Proposing a Developmental Multimodal Benchmark

Author

Alvin W.M. Tan

Published

March 9, 2024

The objective of this proposal is to construct a benchmark suite for vision–language machine learning (ML) models that is developmentally appropriate in nature, permitting the comparison between model and human learning trajectories. Such a suite would allow for the evaluation of ML models as possible cognitive models for human learning, thereby permitting an analysis of the similarities and differences between models and humans in terms of their learning patterns and processes, which can be used both to better understand early child development and to construct more data-efficient ML models.

Motivation

Recent development in vision–language models (VLMs) have attempted to train models on developmentally realistic quantities of input data (Wang et al. 2023; Vong et al. 2024). These models have claimed to have learnt appropriate representations for both input streams that are effective representations and that are well aligned across modalities, as supported by generalisation tests on proximal or distal test sets.
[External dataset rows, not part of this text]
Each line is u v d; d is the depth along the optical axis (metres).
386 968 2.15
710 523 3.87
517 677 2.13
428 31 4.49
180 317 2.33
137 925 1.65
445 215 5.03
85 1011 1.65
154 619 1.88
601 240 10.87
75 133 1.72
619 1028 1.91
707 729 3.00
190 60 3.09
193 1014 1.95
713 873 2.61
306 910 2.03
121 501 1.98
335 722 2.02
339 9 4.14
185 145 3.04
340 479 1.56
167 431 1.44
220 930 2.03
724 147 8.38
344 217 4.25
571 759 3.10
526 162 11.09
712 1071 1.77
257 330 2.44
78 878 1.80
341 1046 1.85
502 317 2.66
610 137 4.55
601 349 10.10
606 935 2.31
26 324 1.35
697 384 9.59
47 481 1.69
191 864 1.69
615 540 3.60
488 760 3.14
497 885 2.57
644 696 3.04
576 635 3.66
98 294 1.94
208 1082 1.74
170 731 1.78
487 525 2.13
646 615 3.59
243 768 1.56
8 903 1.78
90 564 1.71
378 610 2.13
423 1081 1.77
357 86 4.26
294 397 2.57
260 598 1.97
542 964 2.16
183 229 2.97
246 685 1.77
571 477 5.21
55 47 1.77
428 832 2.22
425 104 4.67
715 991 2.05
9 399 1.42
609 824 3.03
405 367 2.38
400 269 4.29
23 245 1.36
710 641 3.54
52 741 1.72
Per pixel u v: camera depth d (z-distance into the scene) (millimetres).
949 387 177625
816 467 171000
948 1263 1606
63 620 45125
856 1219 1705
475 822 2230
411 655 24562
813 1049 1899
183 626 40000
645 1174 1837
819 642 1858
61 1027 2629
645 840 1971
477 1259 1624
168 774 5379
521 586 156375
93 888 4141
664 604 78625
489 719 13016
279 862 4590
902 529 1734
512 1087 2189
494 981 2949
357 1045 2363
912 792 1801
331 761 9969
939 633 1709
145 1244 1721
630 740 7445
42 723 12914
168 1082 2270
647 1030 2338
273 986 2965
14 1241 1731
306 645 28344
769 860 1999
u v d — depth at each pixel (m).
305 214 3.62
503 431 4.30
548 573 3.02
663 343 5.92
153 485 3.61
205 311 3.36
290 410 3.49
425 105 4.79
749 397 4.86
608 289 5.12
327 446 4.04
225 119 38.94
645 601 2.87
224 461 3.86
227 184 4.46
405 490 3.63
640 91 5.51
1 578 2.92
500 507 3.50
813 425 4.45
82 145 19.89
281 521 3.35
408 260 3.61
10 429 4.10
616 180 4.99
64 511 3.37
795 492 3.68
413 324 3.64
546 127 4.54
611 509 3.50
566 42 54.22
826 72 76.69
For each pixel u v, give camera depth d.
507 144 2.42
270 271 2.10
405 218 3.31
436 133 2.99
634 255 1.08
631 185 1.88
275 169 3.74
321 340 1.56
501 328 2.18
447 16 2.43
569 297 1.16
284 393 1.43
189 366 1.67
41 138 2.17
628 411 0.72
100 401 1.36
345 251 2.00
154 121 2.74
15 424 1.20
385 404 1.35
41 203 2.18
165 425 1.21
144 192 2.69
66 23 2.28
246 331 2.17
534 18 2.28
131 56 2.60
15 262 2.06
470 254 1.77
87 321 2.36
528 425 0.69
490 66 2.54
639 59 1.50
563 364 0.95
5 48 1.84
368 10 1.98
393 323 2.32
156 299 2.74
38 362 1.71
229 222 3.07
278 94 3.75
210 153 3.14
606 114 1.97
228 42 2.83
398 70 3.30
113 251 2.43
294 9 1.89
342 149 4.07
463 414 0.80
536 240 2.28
However, one fundamental problem is that there is little indication of how children themselves would perform on such tests, and therefore it is difficult to estimate the ability level of the trained VLM; even though there are quantitative metrics from the generalisation test, these are interpreted with a qualitative lens.

To demonstrate why this is problematic, we conduct a re-evaluation of the Child’s View for Contrastive Learning (CVCL) model from Vong et al. (2024). Here, we used a manually curated labelled subset of the SAYCam data (Sullivan et al. 2021), which itself is a superset of the training data used by Vong et al. (2024). Specifically, SAYCam comprises data from three children (S, A, and Y), and Vong et al. (2024) used only the S dataset for training. Our labelled SAYCam dataset contains 26 image categories of 5 images each, sampled across S, A, and Y (82, 34, and 14 images respectively; the uneven sampling is due to nonuniform distribution of the target object categories). These image categories were all present in the vocabulary of the language input for child S, ensuring the possibility of learning during model training. Furthermore, the test images are of a similar visual quality to those used during training, but the A and Y subsets may be slightly more out-of-domain for CVCL since they capture a different set of visual experience. Hence, if the CVCL model has learnt robust representations, we would expect a performance of around 61.6% (as observed by Vong et al. (2024)) for the S subset, and slightly lower but above-chance performance for the A and Y subsets. We use the same testing setup as Vong et al. (2024), randomly grouping the images into 4-alternative forced choice trials (four images : one word).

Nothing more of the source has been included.